» ИССЛЕДУЕМЫЙ ТЕКСТ:
Мои друзья на меня рассердились. Твой скептицизм, сказали мне они, неуместен; сейчас не время для пессимистических прогнозов, сейчас время работы и новых людей, которые еще ни в чем себя не проявили, а если ты устал ждать, то так и скажи. Я - не устал и никогда себя уставшим не ощущал, но за всю свою жизнь - в 1991 мне, как и тебе, было 39 - ни секунду не работал на советскую идеологию, которую ненавидел как идеологию превращения взрослых людей в безответственных детей, что смотрят в рот верховному Отцу и делают все, что он им прикажет. В том числе огромное число преступлений - причем, не только перед другими, но и, прежде всего, перед собой.
Я ненавидел советскую систему, и мог бы вслед за Мандельштамом, который в свое время выяснял отношения с державным миром, сказать, что ничем, ни крупицей души я ей не обязан, признав, что связан с ней был лишь ребячески. Но в том-то и дело, что даже здесь язык сказал больше, чем хотел поэт. Мандельштаму казалось, что он нашел синоним для слова поверхностно, а сказал - неосознанно, но может быть, очень глубоко. Я тоже был связан со всем советским ребячески, потому что в советском очень много детского; это детско-советское было и останется во мне, и никак не меньше его было в моих родителях и моем Родителе; и только мой Взрослый - стал уже другим, потому что его опыт состоял в отвержении всего советского, даже того, к чему Ребенок во мне привык, как к своему. Я тоже, кстати, могу под настроение поорать, да еще с удовольствием, советские песни типа Артиллеристы Сталин дал приказ или Дан приказ ему на Запад, ей в другую сторону (чувствуешь эту пару: Взрослый, дающий приказ, или Родитель, дающий совет, а исполнитель - восторженный до неразумности Дитя). Однако я при этом вижу и ненавижу советское даже в форме черного пластмассового телефона, в способе организации новых микрорайонов, в архитектуре и эстраде, а тем более в стилистических приемах ухода от ответственности, когда человек говорит так, что это можно интерпретировать как да, но можно и как нет. Потому что ребенок не хочет однозначности.
Я, в отличие от Вовы Сорокина, у которого это чувство, скорее всего, еще острее, не сделал его своей специальностью, но и освободить от него свои культурные и политические предпочтения не хочу. Советское - это детский беззастенчивый конформизм, когда можно с легкостью выполнять практически любое, если сверху приказали, и никакого ощущения неловкости, когда тебя ловят на поступке и говорят - ты что, мил человек, не видел, что делаешь, не видел, куда катится страна, не видел, что уничтожал лучших в этой стране? Потому что мы - нецельные, мы состоим из разных персонажей, и один совершает поступок, а другой за него изумленно поднимает глаза и говорит - не сердитесь, он просто не знал, ну, ошибся, ну, с кем не бывает? И действительно, кто может всерьез ругать ребенка, совершившего ошибку. Его можно прощать не семь раз, а семижды семь, а потом опять по-новой. Не видел, легко отвечает он, а точнее, не знал - вот сейчас многое узнал, и теперь понимаю, а тогда просто времена такие были, что многие не знали. Не знал - это Взрослый мой не знал, или знал, но так нетвердо, что Ребенок легко своей импульсивностью побеждал во мне все сомнения.

» ВЫДЕРЖКИ ИЗ МАТЕРИАЛА:

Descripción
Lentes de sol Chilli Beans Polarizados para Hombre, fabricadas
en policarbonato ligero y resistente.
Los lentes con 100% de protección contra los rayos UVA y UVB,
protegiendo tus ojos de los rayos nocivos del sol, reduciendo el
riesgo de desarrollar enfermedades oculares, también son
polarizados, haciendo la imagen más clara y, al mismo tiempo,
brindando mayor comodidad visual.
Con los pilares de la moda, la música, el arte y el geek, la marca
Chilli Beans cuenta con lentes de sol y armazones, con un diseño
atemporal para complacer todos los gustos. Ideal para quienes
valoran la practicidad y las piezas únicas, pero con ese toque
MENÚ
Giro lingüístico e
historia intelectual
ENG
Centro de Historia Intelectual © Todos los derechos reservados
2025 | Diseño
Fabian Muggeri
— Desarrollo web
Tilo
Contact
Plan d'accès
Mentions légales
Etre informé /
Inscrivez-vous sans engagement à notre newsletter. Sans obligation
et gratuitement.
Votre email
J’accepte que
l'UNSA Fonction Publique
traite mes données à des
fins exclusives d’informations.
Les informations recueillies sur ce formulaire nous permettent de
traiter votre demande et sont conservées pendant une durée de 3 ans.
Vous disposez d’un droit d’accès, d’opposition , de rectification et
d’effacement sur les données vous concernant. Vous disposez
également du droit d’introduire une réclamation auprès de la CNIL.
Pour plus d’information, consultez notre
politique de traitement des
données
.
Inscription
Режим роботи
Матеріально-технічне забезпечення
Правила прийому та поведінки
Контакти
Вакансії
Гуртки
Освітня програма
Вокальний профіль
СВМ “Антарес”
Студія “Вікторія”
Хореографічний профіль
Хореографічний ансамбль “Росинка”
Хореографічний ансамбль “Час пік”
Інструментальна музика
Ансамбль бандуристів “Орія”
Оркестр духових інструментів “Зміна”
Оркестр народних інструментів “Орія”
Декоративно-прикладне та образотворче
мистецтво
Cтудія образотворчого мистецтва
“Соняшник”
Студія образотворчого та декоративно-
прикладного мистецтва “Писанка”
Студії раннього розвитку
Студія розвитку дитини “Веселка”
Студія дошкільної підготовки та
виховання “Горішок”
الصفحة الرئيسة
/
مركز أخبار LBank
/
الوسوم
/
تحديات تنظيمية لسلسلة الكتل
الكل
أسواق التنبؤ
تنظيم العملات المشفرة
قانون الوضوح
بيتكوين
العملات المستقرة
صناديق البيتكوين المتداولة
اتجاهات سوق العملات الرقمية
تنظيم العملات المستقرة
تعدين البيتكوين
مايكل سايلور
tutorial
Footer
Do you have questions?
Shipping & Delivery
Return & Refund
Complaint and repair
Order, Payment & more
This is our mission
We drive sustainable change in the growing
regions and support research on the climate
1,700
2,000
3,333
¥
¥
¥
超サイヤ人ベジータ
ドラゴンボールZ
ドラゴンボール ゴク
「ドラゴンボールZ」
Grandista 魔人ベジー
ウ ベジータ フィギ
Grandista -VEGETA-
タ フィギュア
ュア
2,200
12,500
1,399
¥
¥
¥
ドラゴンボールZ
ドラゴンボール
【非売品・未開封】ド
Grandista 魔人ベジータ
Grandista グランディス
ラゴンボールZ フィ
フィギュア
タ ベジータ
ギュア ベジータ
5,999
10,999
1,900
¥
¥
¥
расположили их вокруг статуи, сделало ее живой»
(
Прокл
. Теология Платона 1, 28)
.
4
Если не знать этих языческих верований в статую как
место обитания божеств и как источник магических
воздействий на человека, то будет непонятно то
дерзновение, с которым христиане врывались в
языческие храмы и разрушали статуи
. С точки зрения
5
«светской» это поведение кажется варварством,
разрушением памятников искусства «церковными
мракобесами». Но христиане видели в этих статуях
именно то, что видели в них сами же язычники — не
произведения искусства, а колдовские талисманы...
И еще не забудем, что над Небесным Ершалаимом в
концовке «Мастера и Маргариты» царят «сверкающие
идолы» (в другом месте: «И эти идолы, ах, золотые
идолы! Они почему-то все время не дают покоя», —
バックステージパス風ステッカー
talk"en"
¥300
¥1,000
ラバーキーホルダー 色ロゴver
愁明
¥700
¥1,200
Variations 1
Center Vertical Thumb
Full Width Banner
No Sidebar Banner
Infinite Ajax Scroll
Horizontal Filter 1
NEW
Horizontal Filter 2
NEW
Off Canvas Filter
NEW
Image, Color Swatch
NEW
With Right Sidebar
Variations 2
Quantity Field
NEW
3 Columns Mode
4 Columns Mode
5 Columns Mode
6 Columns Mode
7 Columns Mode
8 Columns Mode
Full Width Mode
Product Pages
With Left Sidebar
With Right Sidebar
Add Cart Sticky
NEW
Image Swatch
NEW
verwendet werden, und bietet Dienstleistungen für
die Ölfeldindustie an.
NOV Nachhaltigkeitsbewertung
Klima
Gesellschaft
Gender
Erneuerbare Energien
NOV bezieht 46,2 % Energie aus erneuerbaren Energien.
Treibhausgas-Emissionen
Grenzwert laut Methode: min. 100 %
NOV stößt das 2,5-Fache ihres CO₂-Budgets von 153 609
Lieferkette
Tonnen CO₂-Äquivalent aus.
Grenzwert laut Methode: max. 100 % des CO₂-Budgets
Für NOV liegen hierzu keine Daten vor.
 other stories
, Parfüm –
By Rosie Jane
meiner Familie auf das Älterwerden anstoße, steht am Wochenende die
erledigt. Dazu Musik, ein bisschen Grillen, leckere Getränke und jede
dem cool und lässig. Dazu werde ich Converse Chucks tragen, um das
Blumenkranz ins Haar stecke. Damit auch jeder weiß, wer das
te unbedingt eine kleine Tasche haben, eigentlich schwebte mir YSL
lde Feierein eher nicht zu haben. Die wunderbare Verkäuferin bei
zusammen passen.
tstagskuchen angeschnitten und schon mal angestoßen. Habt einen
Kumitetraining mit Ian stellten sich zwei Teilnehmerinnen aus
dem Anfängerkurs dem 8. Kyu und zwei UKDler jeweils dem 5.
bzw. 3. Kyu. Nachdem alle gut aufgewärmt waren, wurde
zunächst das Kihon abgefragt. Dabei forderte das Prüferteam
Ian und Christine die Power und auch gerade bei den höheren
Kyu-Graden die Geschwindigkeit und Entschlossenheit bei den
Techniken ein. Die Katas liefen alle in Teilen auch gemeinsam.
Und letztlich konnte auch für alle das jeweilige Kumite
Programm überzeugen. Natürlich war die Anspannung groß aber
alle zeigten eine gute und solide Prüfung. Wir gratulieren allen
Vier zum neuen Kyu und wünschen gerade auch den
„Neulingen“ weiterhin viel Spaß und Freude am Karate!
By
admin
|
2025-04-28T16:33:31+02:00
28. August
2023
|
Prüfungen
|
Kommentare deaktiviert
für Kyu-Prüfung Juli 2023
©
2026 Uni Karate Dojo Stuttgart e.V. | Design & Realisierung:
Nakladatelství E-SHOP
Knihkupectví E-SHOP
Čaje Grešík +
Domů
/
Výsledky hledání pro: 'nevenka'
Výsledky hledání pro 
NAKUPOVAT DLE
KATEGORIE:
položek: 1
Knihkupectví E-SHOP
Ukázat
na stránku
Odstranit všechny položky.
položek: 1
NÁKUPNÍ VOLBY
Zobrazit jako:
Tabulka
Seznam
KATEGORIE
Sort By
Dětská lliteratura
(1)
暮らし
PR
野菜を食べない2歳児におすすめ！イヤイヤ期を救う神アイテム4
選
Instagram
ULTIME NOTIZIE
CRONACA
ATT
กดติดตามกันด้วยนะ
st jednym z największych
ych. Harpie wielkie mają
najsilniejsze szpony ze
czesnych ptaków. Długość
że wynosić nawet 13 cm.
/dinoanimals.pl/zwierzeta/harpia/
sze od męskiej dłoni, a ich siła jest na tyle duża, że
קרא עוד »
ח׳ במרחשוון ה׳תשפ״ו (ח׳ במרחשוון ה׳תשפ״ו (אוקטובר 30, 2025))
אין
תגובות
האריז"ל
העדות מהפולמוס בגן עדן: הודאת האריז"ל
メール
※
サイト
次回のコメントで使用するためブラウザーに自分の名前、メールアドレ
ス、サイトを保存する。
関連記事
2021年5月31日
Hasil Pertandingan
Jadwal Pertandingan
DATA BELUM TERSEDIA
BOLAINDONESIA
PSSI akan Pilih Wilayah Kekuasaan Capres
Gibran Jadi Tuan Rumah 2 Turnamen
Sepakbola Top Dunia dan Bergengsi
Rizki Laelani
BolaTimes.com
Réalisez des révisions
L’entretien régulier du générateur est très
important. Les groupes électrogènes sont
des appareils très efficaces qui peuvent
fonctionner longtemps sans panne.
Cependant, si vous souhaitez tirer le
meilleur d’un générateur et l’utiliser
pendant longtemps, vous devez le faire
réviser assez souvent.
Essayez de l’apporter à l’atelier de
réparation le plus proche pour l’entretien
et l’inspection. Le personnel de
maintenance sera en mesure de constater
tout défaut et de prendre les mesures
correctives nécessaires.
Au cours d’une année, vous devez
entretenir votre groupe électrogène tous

» ЗАДАНИЕ 1:
Чем, согласно исследуемому тексту, объясняется то, что «Взрослый» в авторе стал уже другим? Ответьте одним-двумя предложениями.
» ЗАДАНИЕ 2:
Перечислите все формы, в которых автор исследуемого текста, по его словам, видит и ненавидит советское.
» ЗАДАНИЕ 3:
Сколько лет было автору исследуемого текста в 1991 году?

» ОЖИДАЕМЫЙ ОТВЕТ 1:
«Взрослый» в авторе стал другим, потому что его опыт состоял в отвержении всего советского, даже того, к чему «Ребенок» в авторе привык как к своему.

» ОЖИДАЕМЫЙ ОТВЕТ 2:
- черный пластмассовый телефон
- способ организации новых микрорайонов
- архитектура
- эстрада
- стилистические приемы ухода от ответственности

» ОЖИДАЕМЫЙ ОТВЕТ 3:
39 лет.